Don't know if it helps or hinders, but the 29th NJ was a 9-month regiment.

NEW JERSEY
29TH INFANTRY
(9 MONTHS)
Twenty-ninth Infantry.-Cols., Edwin F. Applegate, William
R. Taylor; Lieut.-Col., Joseph K Davison; Maj., Joseph T.
Field. This regiment was raised in Monmouth county and
rendezvoused at Camp Vredenburg, located on the old battle-
ground near Freehold. It was mustered into the service on
Sept. 20, 1862, and left for Washington on the 28th, with 39
officers and 866 enlisted men. Reaching Washington on the
30th, it went into camp on East Capitol hill, where it was
permanently brigaded with the 21st, 24th and 31st N. J.
regiments, under command of Col.
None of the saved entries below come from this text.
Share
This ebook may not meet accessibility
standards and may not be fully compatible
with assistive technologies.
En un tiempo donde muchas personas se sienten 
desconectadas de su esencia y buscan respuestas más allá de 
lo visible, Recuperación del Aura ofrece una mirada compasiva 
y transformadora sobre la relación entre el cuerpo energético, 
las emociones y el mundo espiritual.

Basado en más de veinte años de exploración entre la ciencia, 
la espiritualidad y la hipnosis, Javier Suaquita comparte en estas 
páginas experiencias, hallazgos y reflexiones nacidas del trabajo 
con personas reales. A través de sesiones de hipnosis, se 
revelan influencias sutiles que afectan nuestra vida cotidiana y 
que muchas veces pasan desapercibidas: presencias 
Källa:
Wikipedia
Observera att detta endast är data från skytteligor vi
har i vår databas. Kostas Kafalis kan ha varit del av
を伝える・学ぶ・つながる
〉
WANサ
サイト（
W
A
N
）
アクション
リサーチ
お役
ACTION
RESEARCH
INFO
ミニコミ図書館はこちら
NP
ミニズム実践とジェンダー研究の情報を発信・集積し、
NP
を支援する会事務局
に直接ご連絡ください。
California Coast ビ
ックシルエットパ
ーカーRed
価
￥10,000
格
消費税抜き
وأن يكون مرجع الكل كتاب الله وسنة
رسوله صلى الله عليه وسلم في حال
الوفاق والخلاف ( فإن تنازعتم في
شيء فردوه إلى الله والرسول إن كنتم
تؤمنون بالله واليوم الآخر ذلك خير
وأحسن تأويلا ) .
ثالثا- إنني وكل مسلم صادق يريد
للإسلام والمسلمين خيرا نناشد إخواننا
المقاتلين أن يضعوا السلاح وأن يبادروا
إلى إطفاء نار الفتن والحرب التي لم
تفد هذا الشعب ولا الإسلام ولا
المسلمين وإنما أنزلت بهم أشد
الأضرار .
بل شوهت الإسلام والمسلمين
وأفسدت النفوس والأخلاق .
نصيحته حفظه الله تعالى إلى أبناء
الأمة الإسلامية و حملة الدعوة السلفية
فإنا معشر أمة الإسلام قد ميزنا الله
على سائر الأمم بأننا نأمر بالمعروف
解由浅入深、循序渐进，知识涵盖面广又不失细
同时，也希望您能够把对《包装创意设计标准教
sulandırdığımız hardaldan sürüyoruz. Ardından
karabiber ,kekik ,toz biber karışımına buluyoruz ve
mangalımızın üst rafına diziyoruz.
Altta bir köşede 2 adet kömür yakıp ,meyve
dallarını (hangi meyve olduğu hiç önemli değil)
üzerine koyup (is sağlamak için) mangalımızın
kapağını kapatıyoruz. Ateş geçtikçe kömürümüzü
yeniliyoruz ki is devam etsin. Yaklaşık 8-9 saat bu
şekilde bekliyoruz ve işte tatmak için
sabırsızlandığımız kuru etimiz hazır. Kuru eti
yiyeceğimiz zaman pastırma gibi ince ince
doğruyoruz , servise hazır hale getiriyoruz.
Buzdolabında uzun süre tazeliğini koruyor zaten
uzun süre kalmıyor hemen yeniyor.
Robertson of the 24th. Cos.
A, F, D and I patroled the city of Fredericksburg while the
conflict raged along the slopes, and remained on that duty
until the stormy night of Dec. 15, when they were the last to
withdraw, crossing upon the upper pontoons under a fierce
cannonade from the enemy, which, however, did not inflict a
single casualty. The division of which the regiment formed a
part held an important position in the early days of the
Chancellorsville campaign without drawing on a serious
engagement, though picket firing was steadily maintained, and
having accomplished its purpose in diverting the enemy's
attention from the right of Hooker's army recrossed the
Rappahannock on May 2 under a heavy fire from the Confederate
batteries, the regiment losing 7 men killed or wounded. The
term of service having expired, the regiment marched with the
brigade to Washington, while the remainder of the army pushed
on to overtake and vanquish Lee in his northward movement.
Leaving the capital on June 17, it reached Freehold two days
afterward, where it was mustered out on the 28th. The total
strength of the regiment was 958, and it lost during its term
of service by resignation 4, by discharge 63, by promotion 6,
by transfer 3, by death 40, by desertion 17, mustered out 825.